Not being able to create for himself has always been the Achilles’ heel of the traditional center, never so much as in recent years. When offenses no longer demand touches in the post, there is no longer much of a supply of them. But as Howard Beck of Bleacher Report pointed out at the time, becoming the traditional post player was Dwight’s doing: “Somewhere along the way, Howard became convinced that he should play like an old-school center. He rejected D’Antoni’s pick-and-roll-heavy offense, though it suited him perfectly.”
The Hornets have elected to pay Mozgov $33 million over the next two seasons over a future Hall of Famer that averaged 16.6 points and 12.5 boards for them with one year and $24 million remaining on his contract. In Charlotte, Dwight once again refused the pick-and-roll that made him so good in Orlando—his screen-setting was “terrible” according to a source of The Charlotte Observer’s (the source could be my eyes, or Hawks fans the year prior), and his style didn’t connect with the team’s facilitators, like Nic Batum, whose “pick-and-roll game was at odds with the low-post isolation moves that Howard preferred.”
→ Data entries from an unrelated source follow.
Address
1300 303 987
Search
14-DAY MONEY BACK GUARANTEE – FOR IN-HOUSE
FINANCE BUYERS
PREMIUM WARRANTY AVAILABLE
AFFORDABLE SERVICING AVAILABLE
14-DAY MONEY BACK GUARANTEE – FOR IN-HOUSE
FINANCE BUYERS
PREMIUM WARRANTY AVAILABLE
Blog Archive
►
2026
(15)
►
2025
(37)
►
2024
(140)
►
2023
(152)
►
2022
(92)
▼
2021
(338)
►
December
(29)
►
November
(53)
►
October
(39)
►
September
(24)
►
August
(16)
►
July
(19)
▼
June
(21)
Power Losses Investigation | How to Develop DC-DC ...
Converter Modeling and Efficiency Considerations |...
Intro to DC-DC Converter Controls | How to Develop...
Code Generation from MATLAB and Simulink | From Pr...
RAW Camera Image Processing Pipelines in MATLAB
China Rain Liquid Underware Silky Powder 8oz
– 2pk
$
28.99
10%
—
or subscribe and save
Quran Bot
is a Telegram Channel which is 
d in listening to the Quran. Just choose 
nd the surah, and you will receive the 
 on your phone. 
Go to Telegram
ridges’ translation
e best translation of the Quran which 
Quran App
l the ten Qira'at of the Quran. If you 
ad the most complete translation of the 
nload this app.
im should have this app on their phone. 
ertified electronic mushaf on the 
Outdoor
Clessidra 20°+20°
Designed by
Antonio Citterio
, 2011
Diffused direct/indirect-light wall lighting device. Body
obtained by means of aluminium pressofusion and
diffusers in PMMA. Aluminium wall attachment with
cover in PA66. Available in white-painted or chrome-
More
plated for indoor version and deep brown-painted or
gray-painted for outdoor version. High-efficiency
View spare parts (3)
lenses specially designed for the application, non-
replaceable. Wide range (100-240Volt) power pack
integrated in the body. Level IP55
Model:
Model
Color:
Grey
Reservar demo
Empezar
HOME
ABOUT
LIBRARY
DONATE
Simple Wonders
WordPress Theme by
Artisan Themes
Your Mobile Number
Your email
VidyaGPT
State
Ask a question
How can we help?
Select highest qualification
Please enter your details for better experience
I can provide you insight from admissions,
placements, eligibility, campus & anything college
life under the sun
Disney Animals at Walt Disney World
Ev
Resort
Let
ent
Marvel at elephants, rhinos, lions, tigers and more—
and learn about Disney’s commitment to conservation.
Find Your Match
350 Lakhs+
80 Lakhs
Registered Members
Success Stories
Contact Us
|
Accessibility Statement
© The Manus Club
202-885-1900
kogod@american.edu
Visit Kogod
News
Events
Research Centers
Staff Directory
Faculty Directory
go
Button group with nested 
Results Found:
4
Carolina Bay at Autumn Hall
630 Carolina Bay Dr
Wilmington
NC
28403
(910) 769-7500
Ever since he left Orlando, Dwight’s refused to engage in what made his partnership with Stan Van Gundy such a successful one. He’s not the ever-mobile tool on offense that he once was, but because of a decline in athleticism. The game is lapping other centers his age, while Dwight is jogging backwards.
“Why do you think people don’t like you?” Barkley asked on that Inside the NBA appearance in 2016.
It was a question ’09 Dwight probably never expected to be on the answering end of. His career didn’t fall off because he could no longer rebound or defend or because of a devastating injury. It fell off because he wants more than any team will give him. Brooklyn is Dwight’s fifth “second chance” to correct the path he’s been headed down: becoming the punch line he’s spent his career trying to nail.